__USING THE INFORMATION__:
a: Rewrite the mediation article between "The Hon’ble Supreme" and "of dispute resolution.", inclusive, replacing "campaign" with "drive".
b: List each unit of measure in the Joseph Grynbaum quote in the mediation article, along with the thing it measures.

__DOCUMENT EXTRACT__:
########################################

Mediation- an effective tool to reduce pendency in Indian Courts

Author:  Sri Tarun Dey

 Judicial Officer,

 Assam Judicial Service.

The Hon’ble Supreme Court of India had recently launched a 90 day long campaign conceptualised by the National Legal Services Authority and the Mediation and Conciliation Project Committee to tackle pending cases from the Taluka Courts to the State High Courts. The campaign had commenced from July 1, 2025 and ended in September 30, 2025. The pan-India mediation campaign intended to take mediation to “every nook and cranny” as an alternative and people-friendly mode of dispute resolution.

In this context, let us understand the concept and significance of mediation in our justice delivery system as an effective alternative dispute resolution. A world renowned mediator, Joseph Grynbaum once said ‘An ounce of mediation is worth a pound of arbitration and a ton of litigation’.

When a dispute arises, there are broadly two ways of addressing, one is adversarial, like litigation in Courts/ tribunals and the other is non adversarial, which is an alternative to litigation, popularly known as Alternative Dispute Resolution.

The concept of Alternative Disputes Resolution is not of recent origin. Though documentation is scant, it is believed that nearly every community, country, and culture has a lengthy history of using various methods of informal dispute resolution. Tribal communities practiced diverse kinds of dispute resolution techniques for centuries in different parts of the world, including India.

########################################

__DATASET CONTENT__:
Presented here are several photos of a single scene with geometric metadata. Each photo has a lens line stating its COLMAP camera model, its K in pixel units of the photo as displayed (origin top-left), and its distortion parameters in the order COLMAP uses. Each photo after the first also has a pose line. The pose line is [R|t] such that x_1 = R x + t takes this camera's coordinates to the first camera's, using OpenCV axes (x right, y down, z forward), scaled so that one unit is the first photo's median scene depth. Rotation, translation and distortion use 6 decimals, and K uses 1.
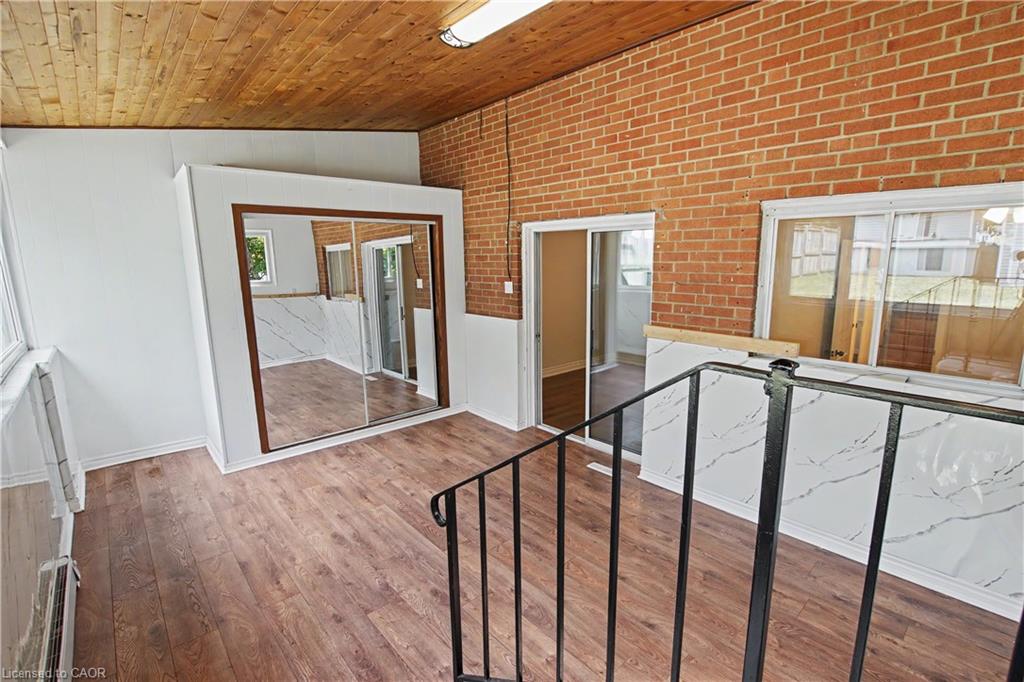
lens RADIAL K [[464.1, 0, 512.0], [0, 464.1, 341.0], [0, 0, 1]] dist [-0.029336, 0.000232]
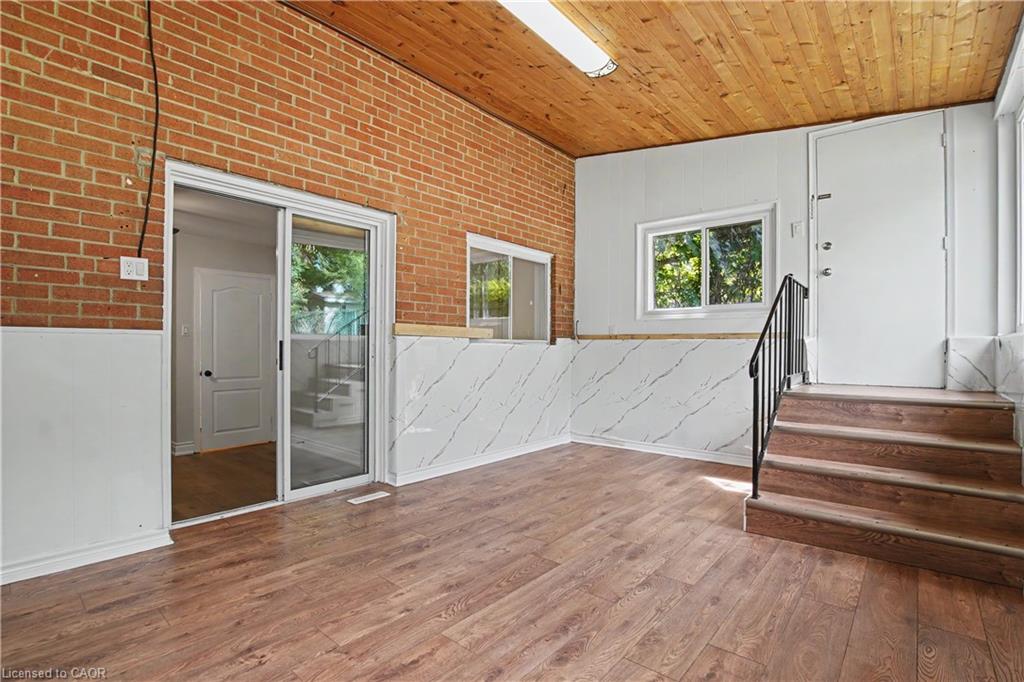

########################################

__EXERCISE RESPONSES__:
a:
The Hon’ble Supreme Court of India had recently launched a 90 day long drive conceptualised by the National Legal Services Authority and the Mediation and Conciliation Project Committee to tackle pending cases from the Taluka Courts to the State High Courts. The drive had commenced from July 1, 2025 and ended in September 30, 2025. The pan-India mediation drive intended to take mediation to “every nook and cranny” as an alternative and people-friendly mode of dispute resolution.

b:
- ounce: mediation
- pound: arbitration
- ton: litigation